New photo's of the girls


----------



## J.O.Y. Farm (Jan 10, 2012)

Wow they are growing like weeds!  they are cuties!  
Willows color has changed quite a bit!


----------



## ksalvagno (Oct 6, 2009)

Looking good!


----------



## HerdQueen (Oct 15, 2012)

Barb they look great! Will we get to see you at Sunny Sisters?


----------



## enchantedgoats (Jun 2, 2013)

looks like keri is catching up!!


----------



## Frosty (Feb 13, 2010)

As of this moment I plan on going to the show. Its not that far from me. I won't be showing but looking to learn all I can. I went out in the pasture with the girls yesterday and Keri was giving me kisses and then bit my nose. She is getting a whole lot more friendlier now..


----------



## HerdQueen (Oct 15, 2012)

LOL the naughty nibbler!


----------



## J.O.Y. Farm (Jan 10, 2012)

Haha!! I have a few that do that.. One of our bucklings is the worst! Trying to break that habit before he gets much bigger!


----------



## Frosty (Feb 13, 2010)

Well the girls had better run and hide tomorrow afternoon. My new clippers I order came today and gonna give it a go and see what happens. hahaha.. Can't in morning running up to Weare to pick up some guinea hens. The way they jump around could be interesting. lol


----------



## J.O.Y. Farm (Jan 10, 2012)

Haha!! Oh they are fun to do the first few times lol!


----------



## HerdQueen (Oct 15, 2012)

Don't forget pictures! I have to clip a kid tommorrow too.

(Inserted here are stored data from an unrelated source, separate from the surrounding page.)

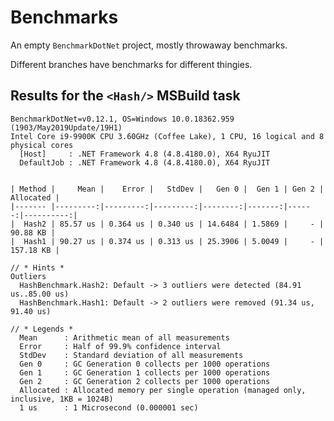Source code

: # Benchmarks

An empty `BenchmarkDotNet` project, mostly throwaway benchmarks.

Different branches have benchmarks for different thingies.

## Results for the `<Hash/>` MSBuild task

    BenchmarkDotNet=v0.12.1, OS=Windows 10.0.18362.959 (1903/May2019Update/19H1)
    Intel Core i9-9900K CPU 3.60GHz (Coffee Lake), 1 CPU, 16 logical and 8 physical cores
      [Host]     : .NET Framework 4.8 (4.8.4180.0), X64 RyuJIT
      DefaultJob : .NET Framework 4.8 (4.8.4180.0), X64 RyuJIT
    
    
    | Method |     Mean |    Error |   StdDev |   Gen 0 |  Gen 1 | Gen 2 | Allocated |
    |------- |---------:|---------:|---------:|--------:|-------:|------:|----------:|
    |  Hash2 | 85.57 us | 0.364 us | 0.340 us | 14.6484 | 1.5869 |     - |  90.88 KB |
    |  Hash1 | 90.27 us | 0.374 us | 0.313 us | 25.3906 | 5.0049 |     - | 157.18 KB |
    
    // * Hints *
    Outliers
      HashBenchmark.Hash2: Default -> 3 outliers were detected (84.91 us..85.00 us)
      HashBenchmark.Hash1: Default -> 2 outliers were removed (91.34 us, 91.40 us)
    
    // * Legends *
      Mean      : Arithmetic mean of all measurements
      Error     : Half of 99.9% confidence interval
      StdDev    : Standard deviation of all measurements
      Gen 0     : GC Generation 0 collects per 1000 operations
      Gen 1     : GC Generation 1 collects per 1000 operations
      Gen 2     : GC Generation 2 collects per 1000 operations
      Allocated : Allocated memory per single operation (managed only, inclusive, 1KB = 1024B)
      1 us      : 1 Microsecond (0.000001 sec)
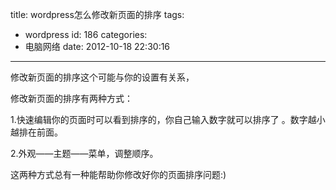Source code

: title: wordpress怎么修改新页面的排序
tags:
  - wordpress
id: 186
categories:
  - 电脑网络
date: 2012-10-18 22:30:16
---

修改新页面的排序这个可能与你的设置有关系，

修改新页面的排序有两种方式：

1.快速编辑你的页面时可以看到排序的，你自己输入数字就可以排序了 。数字越小越排在前面。

2.外观——主题——菜单，调整顺序。

这两种方式总有一种能帮助你修改好你的页面排序问题:)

I'm not looking forward to it.


----------



## J.O.Y. Farm (Jan 10, 2012)

Yes! Pics are a must 

I clipped one and a half today.. The storm rolled in as I was half way through Promise and I didn't want the clippers plugged in with the lightning. So I called it a day. Will finish her and do Puffy in the morning


----------



## Frosty (Feb 13, 2010)

Well I did it and am surprised it went so well.. Just remember this is my first attempt and Will need to do some touch ups but at least they will be cooler now.


----------



## J.O.Y. Farm (Jan 10, 2012)

Good job! :thumbup: they look good!


----------



## HerdQueen (Oct 15, 2012)

Nice clipmjob, anytime you feel you need extra practice come on up!


----------